[BRIEF]
The reply should match the listing below character for character, except that no image is carried over.
### DATASET RECORDS
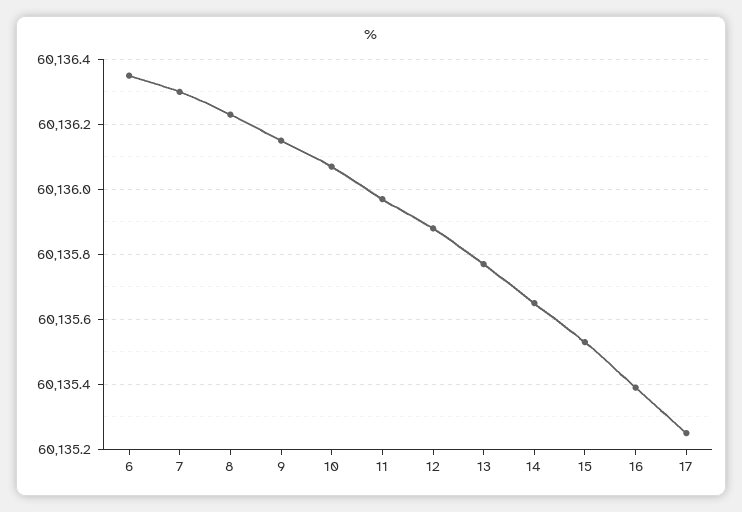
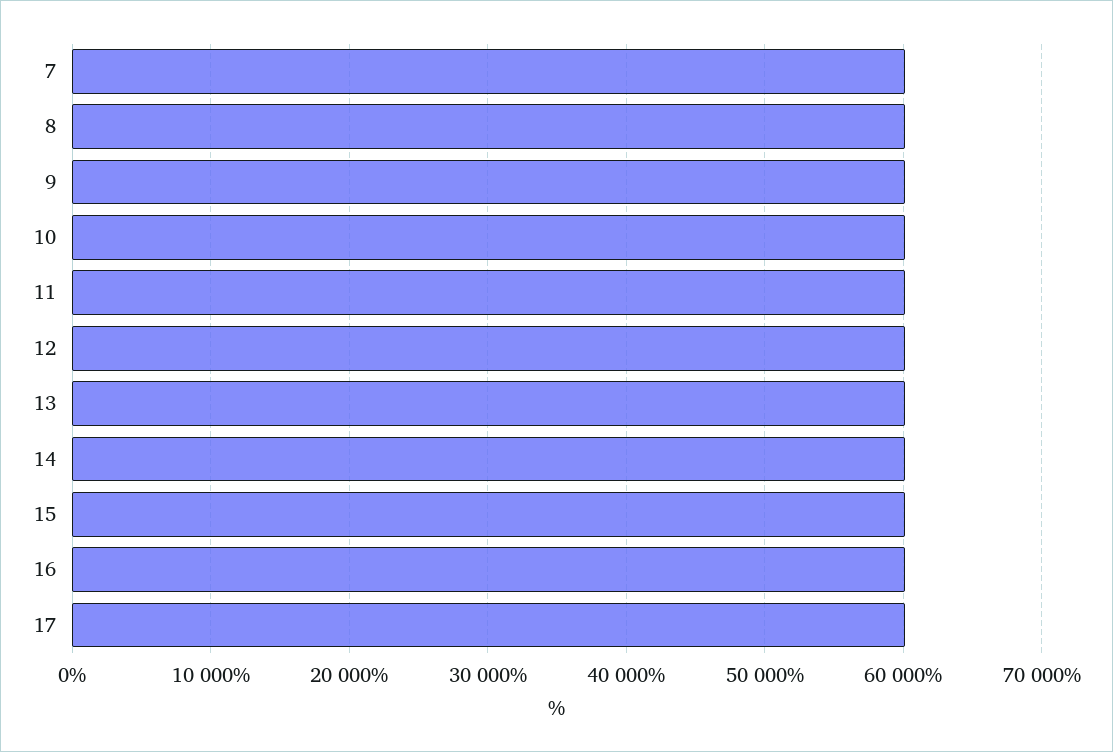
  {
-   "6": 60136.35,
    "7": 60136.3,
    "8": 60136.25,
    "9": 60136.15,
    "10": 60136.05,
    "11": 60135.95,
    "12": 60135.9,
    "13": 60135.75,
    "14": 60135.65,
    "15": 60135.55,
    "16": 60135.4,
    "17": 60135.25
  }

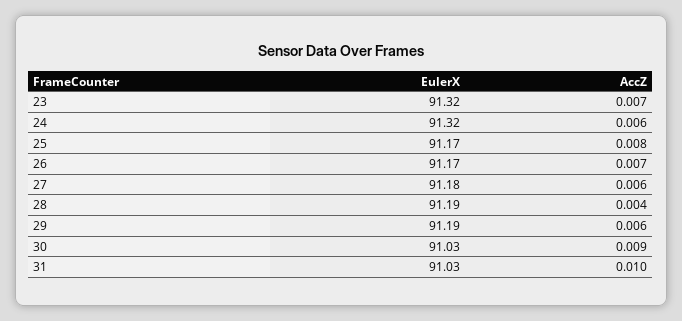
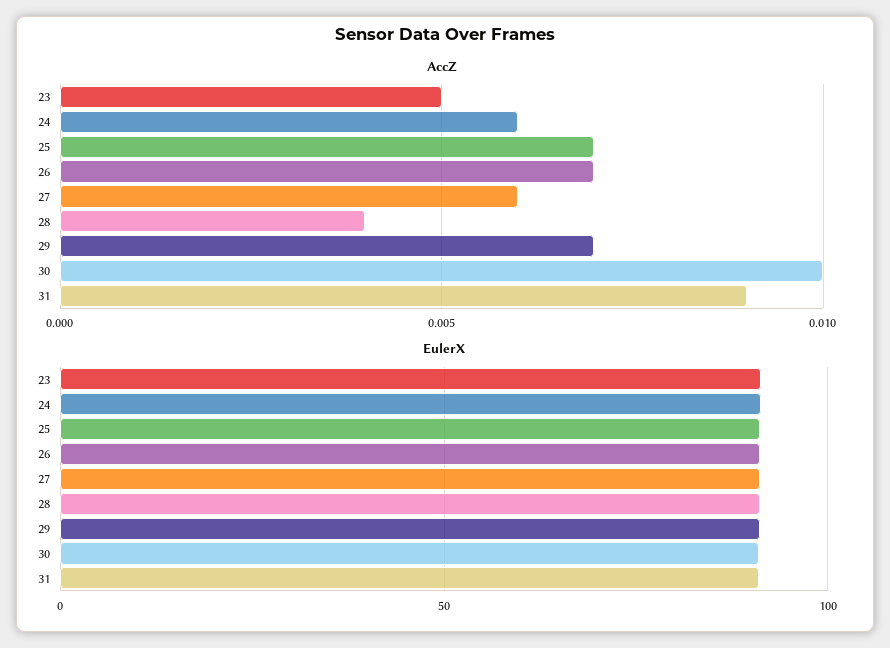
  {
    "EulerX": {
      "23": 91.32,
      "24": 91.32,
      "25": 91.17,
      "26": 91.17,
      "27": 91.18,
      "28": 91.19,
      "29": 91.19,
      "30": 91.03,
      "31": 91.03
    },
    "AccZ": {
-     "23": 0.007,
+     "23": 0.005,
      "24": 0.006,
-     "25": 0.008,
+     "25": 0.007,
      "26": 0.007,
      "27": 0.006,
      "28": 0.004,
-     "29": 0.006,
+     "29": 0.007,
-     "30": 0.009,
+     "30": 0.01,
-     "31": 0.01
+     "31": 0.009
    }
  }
######
[EXERCISE ANSWER]
  {
-   "6": 60136.35,
    "7": 60136.3,
    "8": 60136.25,
    "9": 60136.15,
    "10": 60136.05,
    "11": 60135.95,
    "12": 60135.9,
    "13": 60135.75,
    "14": 60135.65,
    "15": 60135.55,
    "16": 60135.4,
    "17": 60135.25
  }

  {
    "EulerX": {
      "23": 91.32,
      "24": 91.32,
      "25": 91.17,
      "26": 91.17,
      "27": 91.18,
      "28": 91.19,
      "29": 91.19,
      "30": 91.03,
      "31": 91.03
    },
    "AccZ": {
-     "23": 0.007,
+     "23": 0.005,
      "24": 0.006,
-     "25": 0.008,
+     "25": 0.007,
      "26": 0.007,
      "27": 0.006,
      "28": 0.004,
-     "29": 0.006,
+     "29": 0.007,
-     "30": 0.009,
+     "30": 0.01,
-     "31": 0.01
+     "31": 0.009
    }
  }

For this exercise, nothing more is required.